I've always wondered how those people motivate themselves to get up in the morning, given their negative outlook on the world.

But then I figured it out.

It occurred to me that some of us actually enjoy being the voice of doom. It gives those people a sort of purpose in life. Also, it's true that when things go well most of us are too happy to assign blame to the naysayers for not believing. And when the worst happens they get to tell us they knew it all along.

I have a feeling that the first human who invented skunk soup or tried to milk a chicken heard the caveman version of that sentence people just love to say: “I told you so.”

So what if some ideas aren't exactly genius quality?

As long as we keep trying to think of new things some of them are bound to turn out right. But we have to learn to ignore the negativity, or we won't even try.

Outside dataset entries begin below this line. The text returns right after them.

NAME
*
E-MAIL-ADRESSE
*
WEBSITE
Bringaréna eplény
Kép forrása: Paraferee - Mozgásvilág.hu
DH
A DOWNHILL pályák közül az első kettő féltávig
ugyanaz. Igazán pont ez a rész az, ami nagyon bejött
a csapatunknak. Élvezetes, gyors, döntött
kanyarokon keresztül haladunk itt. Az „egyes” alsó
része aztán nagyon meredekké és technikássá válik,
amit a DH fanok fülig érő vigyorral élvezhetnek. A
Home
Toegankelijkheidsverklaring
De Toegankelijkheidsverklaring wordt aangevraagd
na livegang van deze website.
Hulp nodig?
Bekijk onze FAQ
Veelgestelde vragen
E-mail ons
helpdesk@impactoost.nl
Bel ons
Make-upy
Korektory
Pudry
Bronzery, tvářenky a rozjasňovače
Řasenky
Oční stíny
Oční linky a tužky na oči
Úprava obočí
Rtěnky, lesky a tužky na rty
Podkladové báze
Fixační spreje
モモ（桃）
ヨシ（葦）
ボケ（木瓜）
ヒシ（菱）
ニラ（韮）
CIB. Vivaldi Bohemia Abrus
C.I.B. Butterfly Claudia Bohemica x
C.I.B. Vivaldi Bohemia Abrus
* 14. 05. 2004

Which brings me to my completely speculative account of History's Great Naysayers:

On fire:
“Are you kidding? That stuff killed my best pig! (I'll admit that it did smell oddly delicious though.)”

On the wheel:
“Mark my words. I just know that thing is gonna roll over somebody one day.”

On the written word:
“So let me get this straight. These marks you carve in stone are a way of talking to people who aren't here yet? I see. And will they be bringing the sun god for dinner, too?”

On indoor plumbing:
“I'm pretty sure that people are gonna want to keep that stuff as far away from where they bathe as possible, sport."

On the printing press:
“You have to put each letter in separately and backwards? I don't know, that seems like a lot of trouble, especially since hardly anyone can read.”

On electricity:
“It's like lightning. And you want it to come into my house. And it will give me light just like what I already have with my gas lamps. Hmmm. Sorry, maybe that idiot Edison next door would be interested.”

On the computer:
“Why in the world would anyone want a computer in his home? To calculate the weekly grocery bill in 1.6 seconds? Really. I'll just kick the kids out of their room and put a giant Univac in there.”

On the Internet:
“It's not a real place, right? And people type to one other? And tell us all about their day? And frustrated writers publish things they call blogs? And you have to pay to be there? Well, good luck. I'm sure it'll catch on like that New Coke or trout-flavored toothpaste.”

I will admit that it's tempting to be skeptical about new ideas. Many (maybe most) do turn out to be less than spectacular. (There was actually a man named Edsel Ford who could attest to that.) But just about every advance that humans have made was the result of one or just a few who believed there was a better way.

And even if most of use don't have great ideas that will change the world, isn't optimistic just a more pleasant way to live our lives?